Consequential amendments (Part VIII)

This part makes amendments to several acts. Of particular significance are the proposed amendments to the Commitment to the Future of Medicare Act, 2004 and the Public Hospitals Act. Under the former, Ministerial powers under Part III of the Act, respecting health service providers, are transferred to LHIN's, except the provisions dealing with hospital CEO compensation which will continue to rest with the Minister and are now explicitly applicable to hospital CEOs. With respect to the Public Hospitals Act, Section 6, which provides the Minister with the authority to issue certain directions to hospitals, would be replaced with transitional provisions to deal with directions that remained outstanding.

Integration decisions or orders issued under sections 25(2) and 28 of Bill 36 would prevail over a direction under section 6 of the Public Hospitals Act.

Conclusion

The transformation of Ontario's healthcare sector, as outlined in Bill 36, raises a number of questions. For example, have LHIN's been provided with the commensurate authority to exercise their responsibilities and satisfy their objectives? Has there been a true devolution of authority such that decisions about how healthcares services should be structured and delivered within a particular community can be made locally? Has "one of the public's most precious assets been returned to them (the community)," (notes from the remarks made by the Minister at the Empire Club of Canada on November 25, 2005) or has the Minister effectively retained his ability to impose limitations on a LHIN's authority when a community's "priorities" do not fall within the spectrum of the Minister's overarching plan? A preliminary review of the legislation suggests that many of the Minister's powers will remain with the Minister. While LHIN's will have the authority to implement changes to the healthcare sector, the scope of these powers are limited and any substantive systemic changes remain within the jurisdiction of the Minister.

About the Author(s)

Louise Shap is an associate at Fasken Martineau DuMoulin LLP. She can be reached at lshap@tor.fasken.com

Acknowledgment

Reprinted with permission.

Footnotes

1 Under the legislation, a local health system is defined to be the part of the health system that provides services in the geographic area of the network, whether or not the services are provided to people who reside in the geographic area.

2 The Ministry of Health will initially retain responsibility for ambulance services, laboratories, providential drug programs, independent health facilities and public health.

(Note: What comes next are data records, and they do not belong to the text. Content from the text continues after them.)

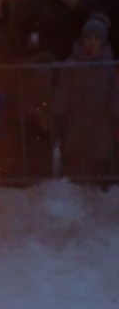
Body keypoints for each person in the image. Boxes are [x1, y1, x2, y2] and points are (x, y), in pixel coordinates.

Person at [49, 11, 119, 182]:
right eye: (88, 37)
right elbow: (63, 90)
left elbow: (114, 91)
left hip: (100, 120)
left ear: (103, 41)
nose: (92, 42)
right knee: (76, 157)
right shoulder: (72, 64)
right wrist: (58, 109)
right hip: (76, 118)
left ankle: (99, 186)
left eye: (96, 38)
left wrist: (115, 111)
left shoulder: (108, 66)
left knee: (100, 155)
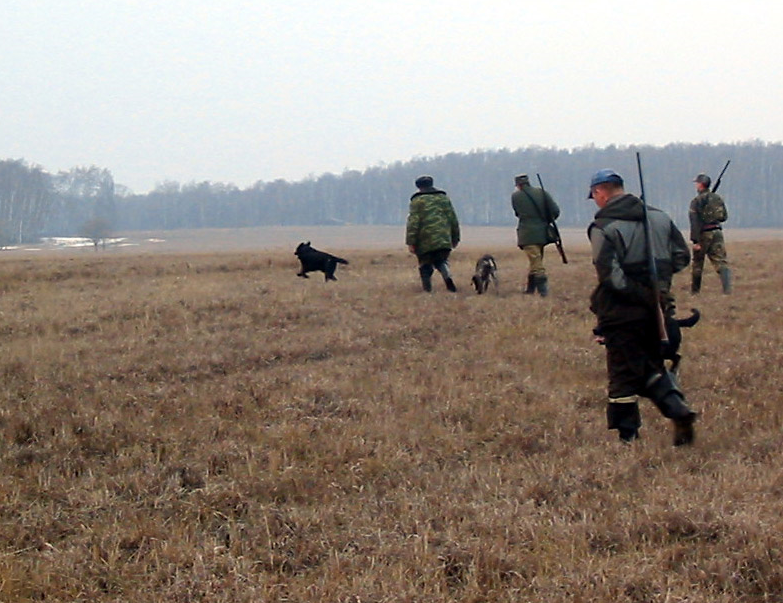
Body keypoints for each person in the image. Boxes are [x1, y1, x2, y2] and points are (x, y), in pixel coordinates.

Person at [587, 169, 697, 445]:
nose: (595, 201)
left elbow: (611, 277)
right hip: (660, 309)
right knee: (651, 366)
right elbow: (682, 257)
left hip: (622, 312)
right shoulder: (659, 217)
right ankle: (676, 410)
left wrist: (641, 293)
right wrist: (658, 285)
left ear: (601, 192)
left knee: (624, 374)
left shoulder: (603, 227)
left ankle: (630, 437)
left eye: (595, 196)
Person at [405, 175, 460, 292]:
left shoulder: (417, 201)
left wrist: (411, 242)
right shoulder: (443, 198)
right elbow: (453, 218)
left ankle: (427, 290)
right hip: (444, 238)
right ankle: (447, 276)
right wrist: (455, 237)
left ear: (419, 187)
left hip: (424, 240)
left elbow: (413, 222)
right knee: (441, 261)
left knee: (425, 265)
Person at [511, 174, 561, 296]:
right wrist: (545, 220)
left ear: (518, 185)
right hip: (543, 233)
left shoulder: (516, 196)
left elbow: (517, 213)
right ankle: (530, 290)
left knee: (536, 263)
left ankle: (543, 293)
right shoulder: (542, 192)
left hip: (528, 234)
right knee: (536, 260)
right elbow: (555, 211)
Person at [689, 173, 731, 294]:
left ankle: (695, 292)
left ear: (701, 185)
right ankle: (727, 290)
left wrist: (695, 241)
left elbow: (694, 221)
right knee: (721, 262)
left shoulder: (696, 201)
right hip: (717, 232)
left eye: (697, 183)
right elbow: (724, 217)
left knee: (697, 263)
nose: (696, 185)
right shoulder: (717, 198)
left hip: (703, 234)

Individuals or health profession corporations that practise as a podiatrist, a dentist, a physician or an optometrist are not governed by the Act.

3 The term "integration" is defined to include coordinating services and interactions between entities; partnering with others in providing or operating services; transferring, merging or amalgamating services or operations; starting or ceasing to provide services; and ceasing, dissolving or winding up operations.

4 This prohibition is particularly interesting in the context of the current government's position on restricting the introduction of privatization.

5 Accountability agreements set out performance goals/objectives; performance standards, targets and measures; reporting requirements; a plan for spending within the allocation received; a progressive performance management process; and other items prescribed by regulation.

6 An integration decision issued must set out: the purpose and nature of the integration; the parties to the decision; the actions that the parties to the decision are required to take or not to take, including any time period for doing so; the effective date of all transfers of services, if any; and any other matter that the network considers relevant.

7 Section 26(2) (c) and (e). In addition, integration decisions may not require a health service provider to change the composition or structure of its membership or board; amalgamate with another provider; or transfer property held for a charitable purpose to a person or entity that is not a charity. Further, where the provider is a religious organization, the LHIN cannot "unjustifiably" require it to provide a service that is contrary to the religion of that organization.